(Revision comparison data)
—————
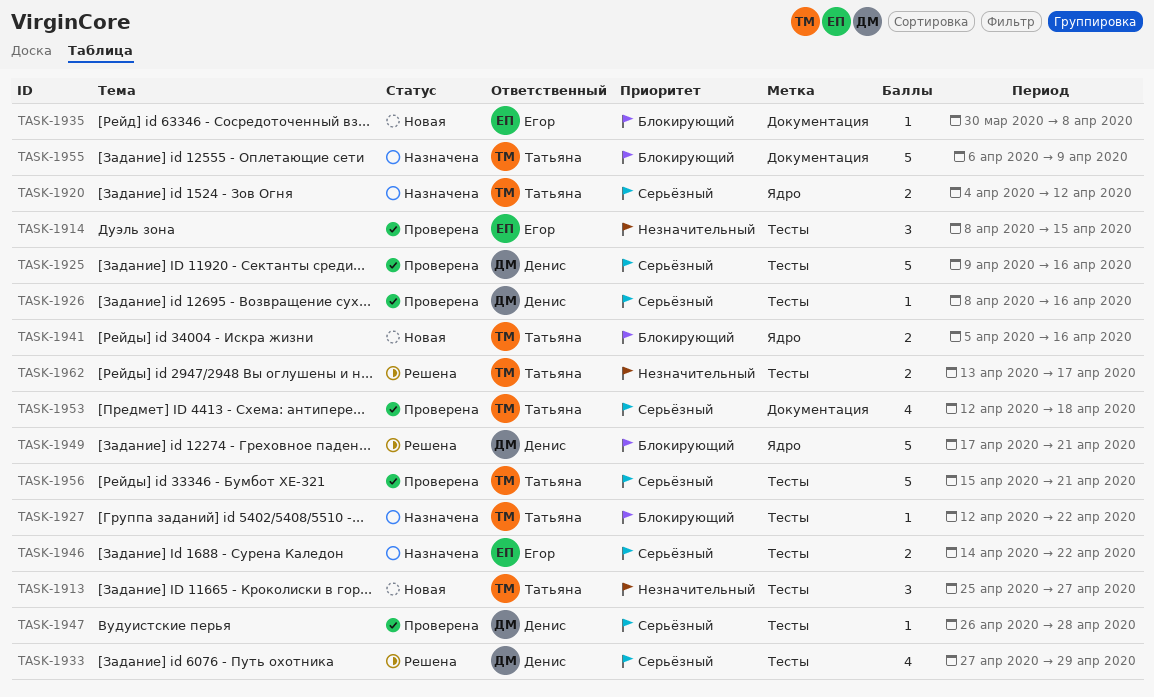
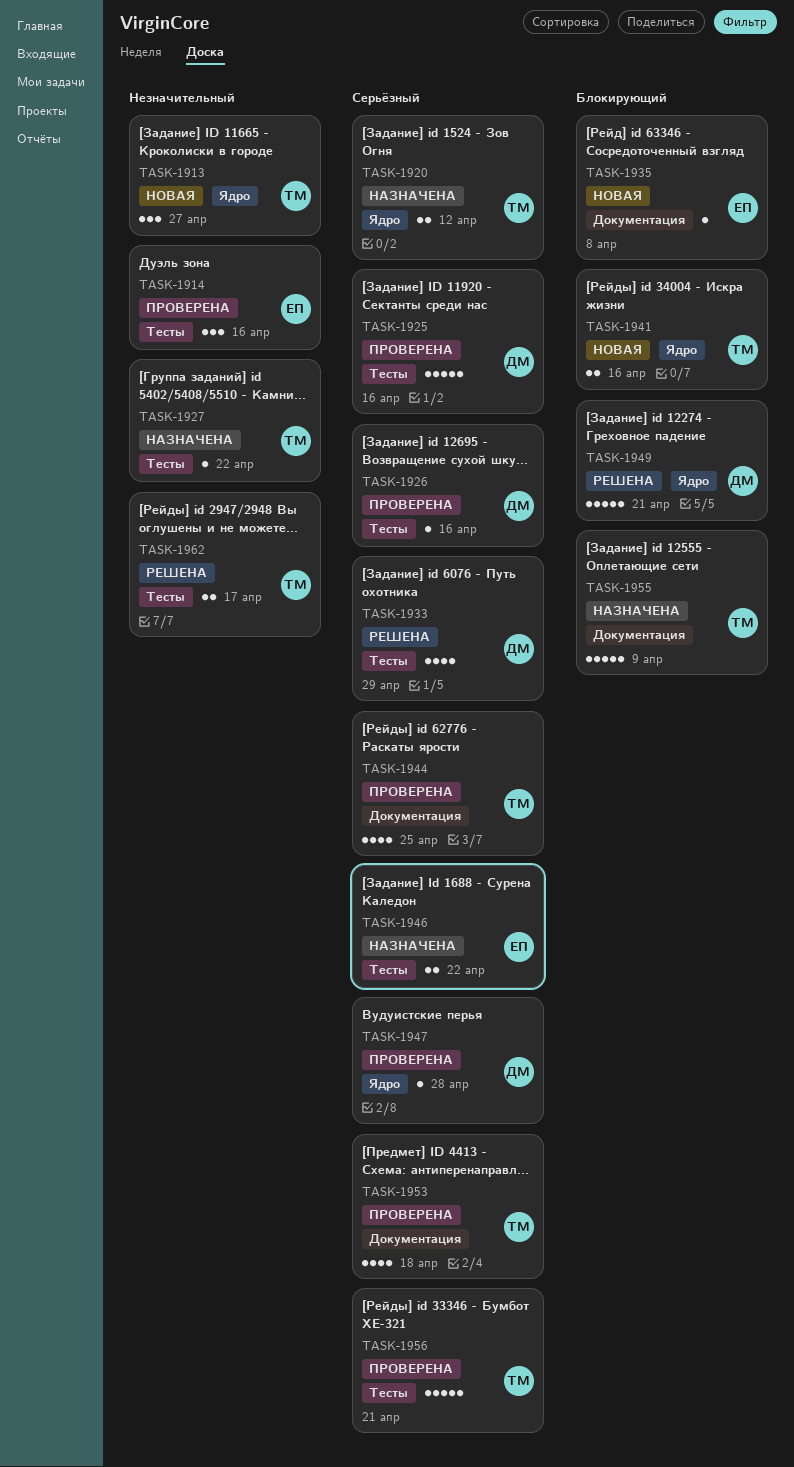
TASK-1913, label: Тесты -> Ядро
TASK-1914, due: Apr 15 -> Apr 16
TASK-1927, priority: Блокирующий -> Незначительный
TASK-1944: none -> present
TASK-1947, label: Тесты -> Ядро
—————
● **Work required**
The answer must be every line of the data that contains the word "Ядро".

● **Task output**
TASK-1913, label: Тесты -> Ядро
TASK-1947, label: Тесты -> Ядро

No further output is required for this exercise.